═════ ENTRIES SHOWN ═════

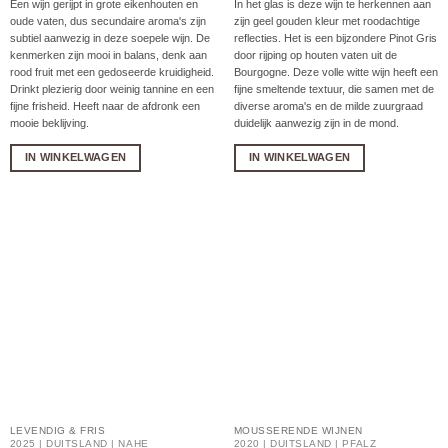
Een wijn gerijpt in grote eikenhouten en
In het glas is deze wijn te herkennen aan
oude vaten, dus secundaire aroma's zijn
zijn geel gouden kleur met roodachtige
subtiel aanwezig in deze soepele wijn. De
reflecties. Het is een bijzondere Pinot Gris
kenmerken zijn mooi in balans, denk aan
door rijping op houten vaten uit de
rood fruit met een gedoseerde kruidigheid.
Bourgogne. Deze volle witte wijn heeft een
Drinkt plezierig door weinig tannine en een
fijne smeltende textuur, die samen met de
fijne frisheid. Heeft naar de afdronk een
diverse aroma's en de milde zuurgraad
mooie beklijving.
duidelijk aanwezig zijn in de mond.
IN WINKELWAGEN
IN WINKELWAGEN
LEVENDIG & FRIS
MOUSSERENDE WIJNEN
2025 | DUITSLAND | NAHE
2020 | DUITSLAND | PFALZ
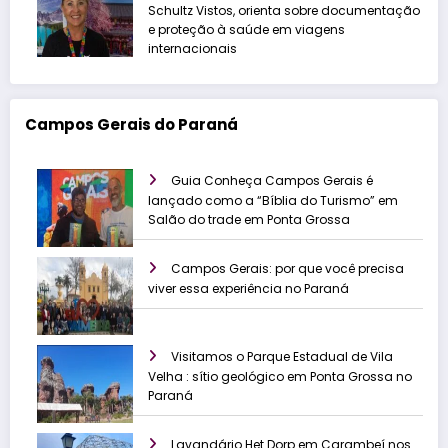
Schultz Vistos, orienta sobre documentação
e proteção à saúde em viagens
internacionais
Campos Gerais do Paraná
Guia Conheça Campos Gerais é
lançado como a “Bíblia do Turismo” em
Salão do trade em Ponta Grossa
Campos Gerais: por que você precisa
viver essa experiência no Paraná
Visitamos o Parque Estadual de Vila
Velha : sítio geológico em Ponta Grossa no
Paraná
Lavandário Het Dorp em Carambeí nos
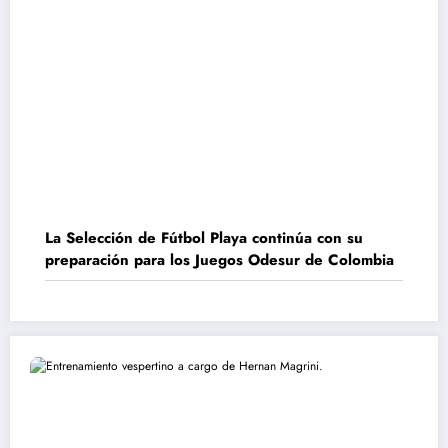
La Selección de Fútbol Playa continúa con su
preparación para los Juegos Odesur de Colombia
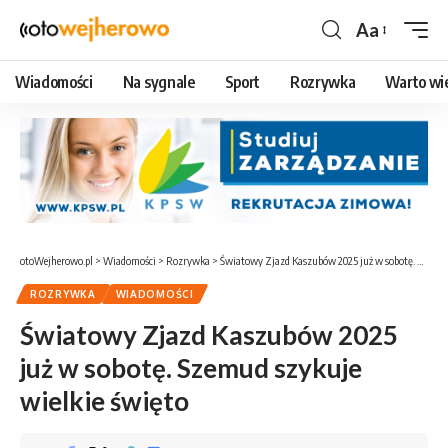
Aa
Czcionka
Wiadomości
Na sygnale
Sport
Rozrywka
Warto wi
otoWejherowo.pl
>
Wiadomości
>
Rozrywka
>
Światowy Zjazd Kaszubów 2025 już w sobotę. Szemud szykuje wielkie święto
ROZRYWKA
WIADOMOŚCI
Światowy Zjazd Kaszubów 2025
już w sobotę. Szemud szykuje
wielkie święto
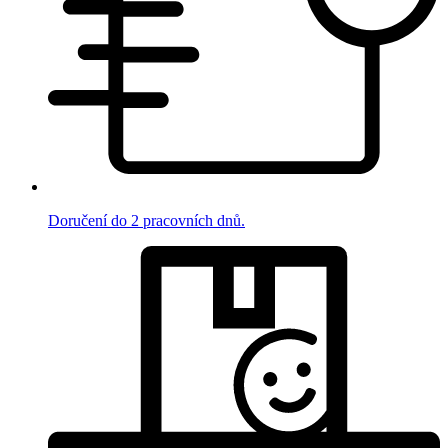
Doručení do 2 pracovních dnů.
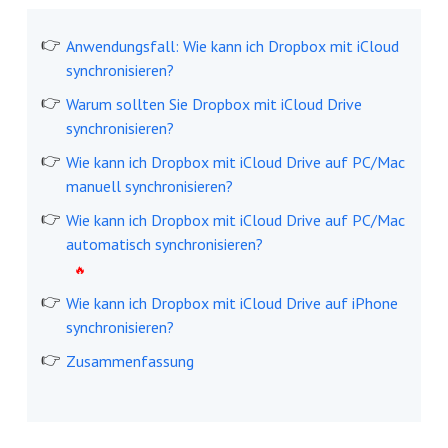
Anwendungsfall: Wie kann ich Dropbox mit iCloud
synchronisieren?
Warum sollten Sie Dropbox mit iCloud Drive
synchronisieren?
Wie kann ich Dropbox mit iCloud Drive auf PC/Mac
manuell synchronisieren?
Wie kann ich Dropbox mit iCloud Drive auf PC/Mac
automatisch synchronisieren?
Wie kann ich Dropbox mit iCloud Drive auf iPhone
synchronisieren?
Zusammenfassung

═════

● YOUR TASK
Arrange everything from the line containing "Doručení do 2 pracovních dnů." down to the end of the listing as a Markdown table with the columns "No." and "Line", and leave out blank lines and the pictures.

● EXERCISE RESULT
| No. | Line |
|---|---|
| 1 | Doručení do 2 pracovních dnů. |
| 2 | Anwendungsfall: Wie kann ich Dropbox mit iCloud |
| 3 | synchronisieren? |
| 4 | Warum sollten Sie Dropbox mit iCloud Drive |
| 5 | synchronisieren? |
| 6 | Wie kann ich Dropbox mit iCloud Drive auf PC/Mac |
| 7 | manuell synchronisieren? |
| 8 | Wie kann ich Dropbox mit iCloud Drive auf PC/Mac |
| 9 | automatisch synchronisieren? |
| 10 | Wie kann ich Dropbox mit iCloud Drive auf iPhone |
| 11 | synchronisieren? |
| 12 | Zusammenfassung |